Within the men’s and women’s session meeting spaces, have the teens get into small groups of three to four teens. The Core Member leading the session should explain that we need to uphold one another in prayer, and that the men’s/women’s session is going to be closed by praying with each other. Invite each teen to  tell their small group what they need prayer for in order to live a chaste life. The other members of the small group should pray out loud for that person, asking Christ to give him or her the grace to live chastely and to seek holiness. This should be repeated for each member of the group. The Core Member leading the session should close with a final prayer.

Send

Night Recap and Hail Mary

(5 min)

Gather all of the men and women back into the main meeting space for a closing prayer.

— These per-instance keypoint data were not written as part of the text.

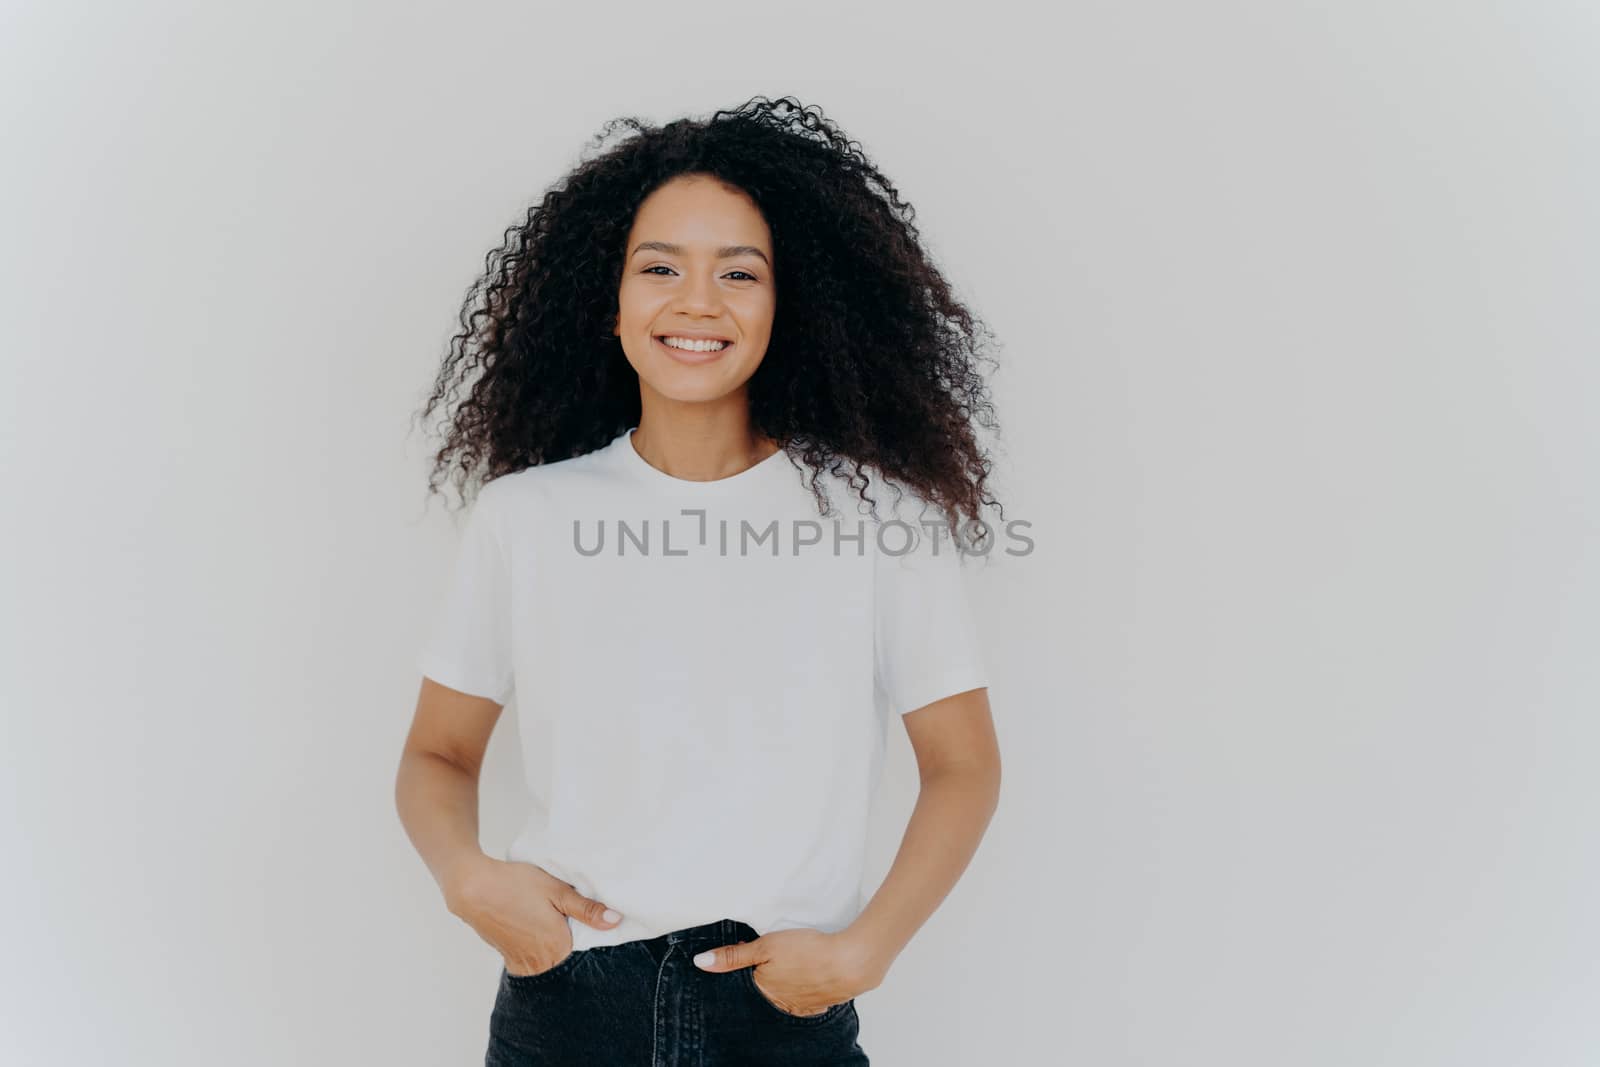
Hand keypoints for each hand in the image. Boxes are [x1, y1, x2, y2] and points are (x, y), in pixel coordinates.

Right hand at [444, 856, 623, 976]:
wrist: (473, 888)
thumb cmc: (516, 884)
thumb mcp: (557, 890)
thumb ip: (587, 909)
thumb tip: (615, 921)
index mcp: (558, 946)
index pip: (585, 951)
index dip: (588, 935)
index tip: (583, 920)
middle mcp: (541, 962)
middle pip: (566, 959)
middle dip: (570, 943)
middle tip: (563, 918)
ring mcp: (523, 963)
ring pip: (548, 962)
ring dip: (552, 947)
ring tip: (546, 922)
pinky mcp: (508, 959)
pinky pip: (531, 962)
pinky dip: (536, 950)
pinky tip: (533, 928)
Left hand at [690, 927, 880, 1016]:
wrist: (852, 961)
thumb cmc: (808, 951)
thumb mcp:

Recap the main points of the Life Night:

  • Chastity is the successful integration of sexuality within the person; it is an inner unity of man in his bodily and spiritual being.
  • Lust is the disordered desire for sexual pleasure, which is sought for selfish reasons outside its unifying and procreative purposes.
  • Chastity is a moral virtue, it blossoms in friendship and leads to spiritual communion.

Then, challenge the teens to continue to pray for their prayer partners over the week and to hold each other accountable in their actions. Lead the group in praying a Hail Mary and Ave Maria to close the night.

Conclusion

Adapting This Night

Combine the Proclaim and the Break for longer men’s and women’s sessions. Have a Core Member prepared to give the teaching in each session and adapt it for the specific gender. This will allow for a longer period of discussion and more focused topics.

If you are having set small groups for the semester that are all one gender, consider having these small groups pray together during the Break rather than dividing into new prayer partners.

Going Deeper

Create men’s and women’s groups that meet once per month to hold each other accountable and to pray together. This doesn’t have to be an additional youth group; the teens can meet up before a weekend Mass or go out to lunch together. Delegate a couple of Core Members to oversee these groups. This is also a great way to start a short, mid-week bible series for men and women.